When I got out I found us a big old house to rent in the Lake District, near Keswick, chosen partly for its proximity to a recommended dealer. Then I went about finding out where you were living with your mother. I hadn’t bargained on Andrew; it was typical of your father to only give half the story, the half that would inspire me to do his bidding and miss out the information that might make me think twice.
The day he got out of prison, I picked him up in my old car and drove him to a garage in north London that sold camper vans on behalf of Aussie travellers going home. He picked the one he liked, told the salesman we would part-ex my car, handed over the difference in cash and we were on our way. He thrust your mother’s address, which I’d sent him a few weeks before, under my nose and told me to drive him to Scotland – via Torquay – which, you may realise by now, is something of a roundabout route. He had money in Torquay, stashed in an old lady’s house. When I asked where the money came from, he said Father Christmas. It wasn’t funny but I laughed because it was the first (and last) time I’d heard him make any attempt at anything resembling a joke.

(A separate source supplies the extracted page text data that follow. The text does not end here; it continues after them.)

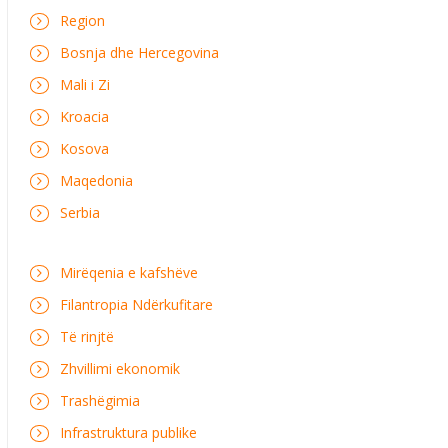
Region
Bosnja dhe Hercegovina
Mali i Zi
Kroacia
Kosova
Maqedonia
Serbia
Mirëqenia e kafshëve
Filantropia Ndërkufitare
Të rinjtë
Zhvillimi ekonomik
Trashëgimia
Infrastruktura publike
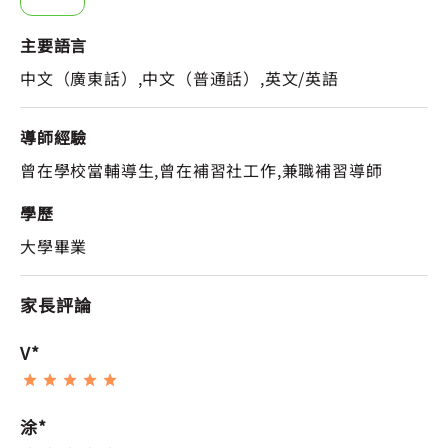
主要語言
中文（廣東話）,中文（普通話）,英文/英語
導師經驗
曾在學校當輔導生,曾在補習社工作,兼職補習導師
學歷
大學畢業
家長評論
V*
涂*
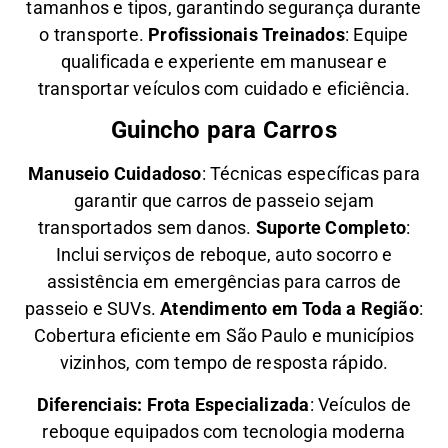
tamanhos e tipos, garantindo segurança durante
o transporte.
Profissionais Treinados
: Equipe
qualificada e experiente em manusear e
transportar veículos com cuidado e eficiência.
Guincho para Carros
Manuseio Cuidadoso
: Técnicas específicas para
garantir que carros de passeio sejam
transportados sem danos.
Suporte Completo
:
Inclui serviços de reboque, auto socorro e
assistência em emergências para carros de
passeio e SUVs.
Atendimento em Toda a Região
:
Cobertura eficiente em São Paulo e municípios
vizinhos, com tempo de resposta rápido.
Diferenciais:
Frota Especializada
: Veículos de
reboque equipados com tecnologia moderna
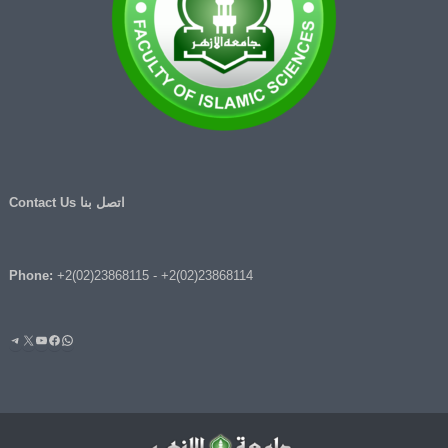
اتصل بنا Contact Us
Phone:
+2(02)23868115
-
+2(02)23868114
واتساب
فيسبوك
يوتيوب
إكس
تيليج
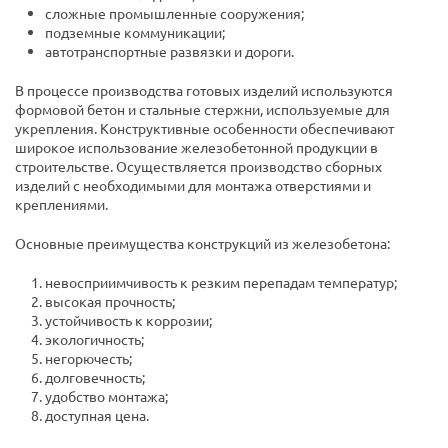
сложные промышленные сооружения;
подземные коммуникации;
автотранспортные развязки и дороги.
В процессе производства готовых изделий используются
формовой бетон и стальные стержни, используемые для
укрепления. Конструктивные особенности обеспечивают
широкое использование железобетонной продукции в
строительстве. Осуществляется производство сборных
изделий с необходимыми для монтажа отверстиями и
креплениями.
Основные преимущества конструкций из железобетона:
невосприимчивость к резким перепадам температур;
высокая прочность;
устойчивость к коррозии;
экологичность;
негорючесть;
долговечность;
удобство монтажа;
доступная цена.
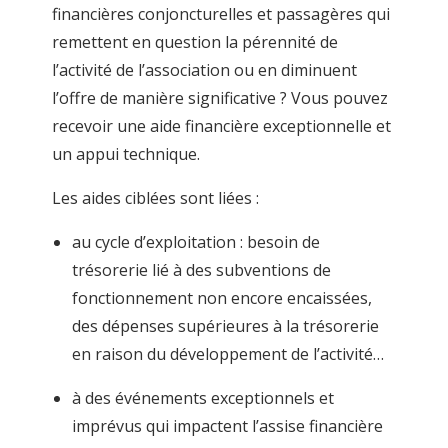
financières conjoncturelles et passagères
qui
remettent en question la pérennité de
l’activité de l’association ou en diminuent
l’offre de manière significative ? Vous pouvez
recevoir une
aide financière exceptionnelle
et
un appui technique.
Les aides ciblées sont liées :
au cycle d’exploitation : besoin de
trésorerie lié à des subventions de
fonctionnement non encore encaissées,
des dépenses supérieures à la trésorerie
en raison du développement de l’activité…
à des événements exceptionnels et
imprévus qui impactent l’assise financière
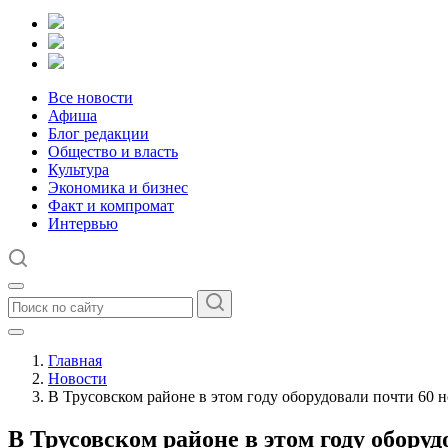
Все новости
Афиша
Блог редакции
Общество и власть
Культура
Экономика и бизнес
Факт и компромат
Интервью
Главная
Новости
В Трусовском районе в этом году оборудовали почти 60
В Трусовском районе в этом году обор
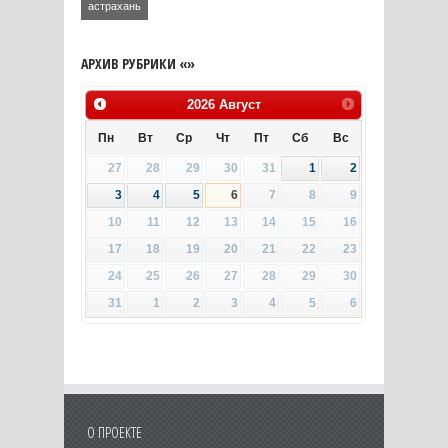
астрахань
АРХИВ РУБРИКИ «»
2026
Август
Пн
Вт
Ср
Чт
Пт
Сб
Вс
27
28
29
30
31
1
2
3
4
5
6
7
8
9
10
11
12
13
14
15
16
17
18
19
20
21
22
23
24
25
26
27
28
29
30
31
1
2
3
4
5
6
О ПРОЕКТЕ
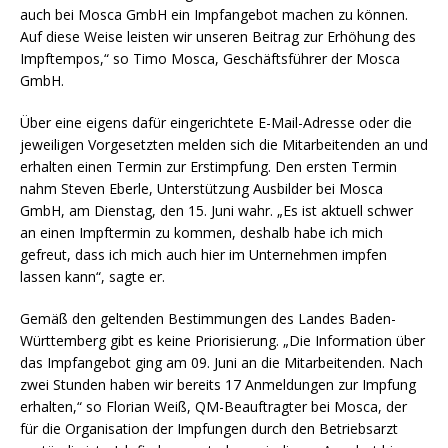
auch bei Mosca GmbH ein Impfangebot machen zu können.
Auf diese Weise leisten wir unseren Beitrag zur Erhöhung des
Impftempos,“ so Timo Mosca, Geschäftsführer der Mosca
GmbH.
Über eine eigens dafür eingerichtete E-Mail-Adresse oder die
jeweiligen Vorgesetzten melden sich die Mitarbeitenden an und
erhalten einen Termin zur Erstimpfung. Den ersten Termin
nahm Steven Eberle, Unterstützung Ausbilder bei Mosca
GmbH, am Dienstag, den 15. Juni wahr. „Es ist aktuell schwer
an einen Impftermin zu kommen, deshalb habe ich mich
gefreut, dass ich mich auch hier im Unternehmen impfen
lassen kann“, sagte er.
Gemäß den geltenden Bestimmungen des Landes Baden-
Württemberg gibt es keine Priorisierung. „Die Information über
das Impfangebot ging am 09. Juni an die Mitarbeitenden. Nach
zwei Stunden haben wir bereits 17 Anmeldungen zur Impfung
erhalten,“ so Florian Weiß, QM-Beauftragter bei Mosca, der
für die Organisation der Impfungen durch den Betriebsarzt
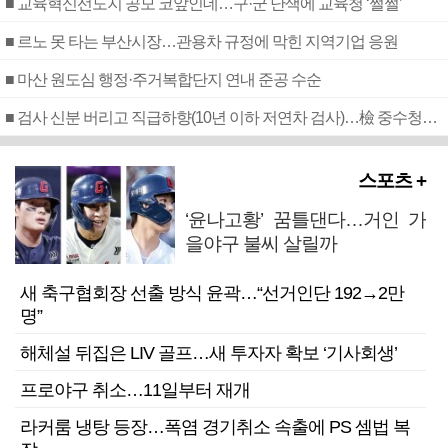
■ 교육혁신선도지 공모 코앞인데…구·군 난색에 교육청 ‘쩔쩔’
■ 르노 못 타는 부산시장…관용차 규정에 막힌 지역기업 응원
■ 마산 원도심 행정·주거복합단지 연내 준공 수순
■ 검사 신분 버리고 직급하향(10년 이하 저연차 검사)…檢 중수청행 기피
스포츠 +
‘윤나고황’ 꿈틀댄다…거인 가
을야구 불씨 살릴까
새 축구협회장 선출 방식 윤곽…“선거인단 192→2만
명”
해체설 뒤집은 LIV 골프…새 투자자 확보 ‘기사회생’
프로야구 취소…11일부터 재개
라커룸 냉탕 등장…폭염 경기취소 속출에 PS 셈법 복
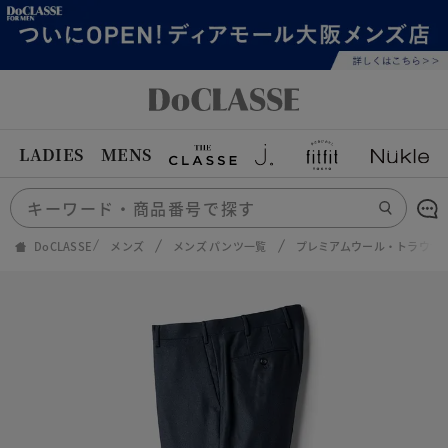
LADIES
MENS
DoCLASSE
メンズ
メンズ パンツ一覧
プレミアムウール・トラウザ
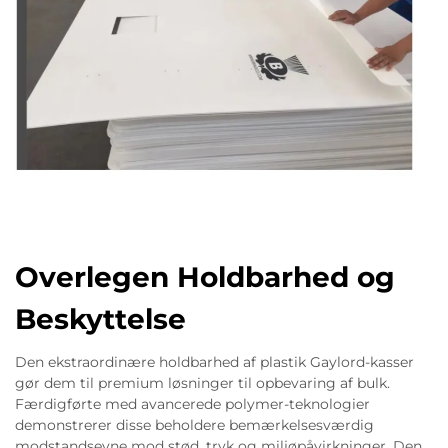
Overlegen Holdbarhed og
Beskyttelse
Den ekstraordinære holdbarhed af plastik Gaylord-kasser
gør dem til premium løsninger til opbevaring af bulk.
Færdigførte med avancerede polymer-teknologier
demonstrerer disse beholdere bemærkelsesværdig
modstandsevne mod stød, tryk og miljøpåvirkninger. Den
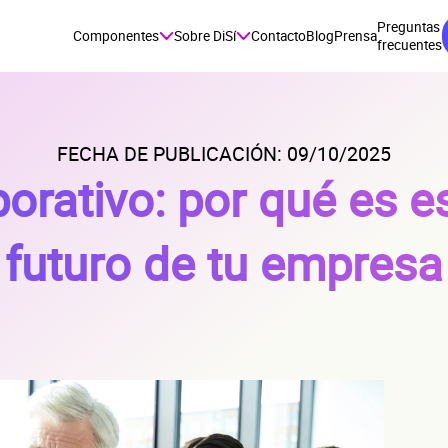
Preguntas
Componentes
Sobre DiSí
Contacto
Blog
Prensa
frecuentes
FECHA DE PUBLICACIÓN: 09/10/2025
orativo: por qué es es
futuro de tu empresa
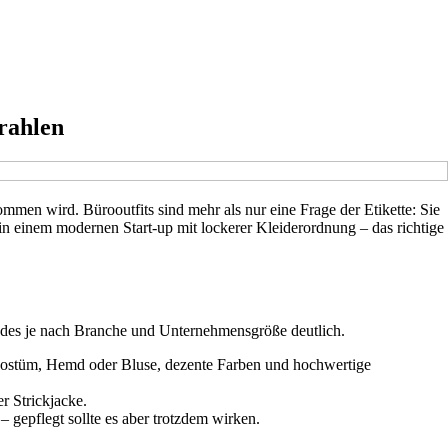
trahlen
men wird. Bürooutfits sind mehr als nur eine Frage der Etikette: Sie
 einem modernen Start-up mit lockerer Kleiderordnung – das richtige
codes je nach Branche und Unternehmensgröße deutlich.
Kostüm, Hemd oder Bluse, dezente Farben und hochwertige
r Strickjacke.
– gepflegt sollte es aber trotzdem wirken.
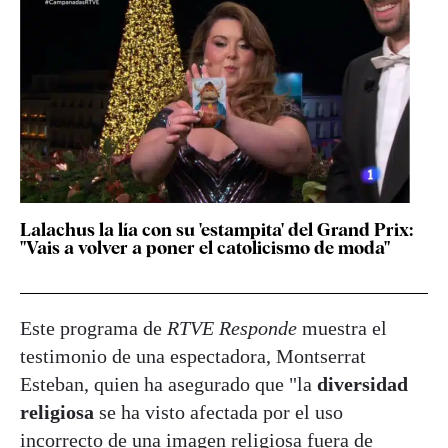
Lalachus la lía con su 'estampita' del Grand Prix:
"Vais a volver a poner el catolicismo de moda"
Este programa de
RTVE Responde
muestra el
testimonio de una espectadora, Montserrat
Esteban, quien ha asegurado que "la
diversidad
religiosa
se ha visto afectada por el uso
incorrecto de una imagen religiosa fuera de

The journey to Scotland took a long time. Maybe even days. When you’ve done a stretch in prison the value of time changes, slows down, expands. We didn’t rush in any case, stopping for meal breaks at pubs off the motorway, cigarette breaks, pee breaks, meditation breaks. I would sit and smoke a couple of hours away while your father meditated at the top of a hill. We arrived in Drongnock after dark. The house was a bit off the beaten track so I couldn’t get the van close enough and your father tore me off a strip for not having driven up to stake it out in advance. Eventually I parked up in a layby up the road and he ordered me to wait inside the van. Secretly I think he relished the added drama of seeming to have walked all the way from the Isle of Sheppey, as if on some kind of pilgrimage. He certainly looked and smelled as if he had. I’m sure I did too.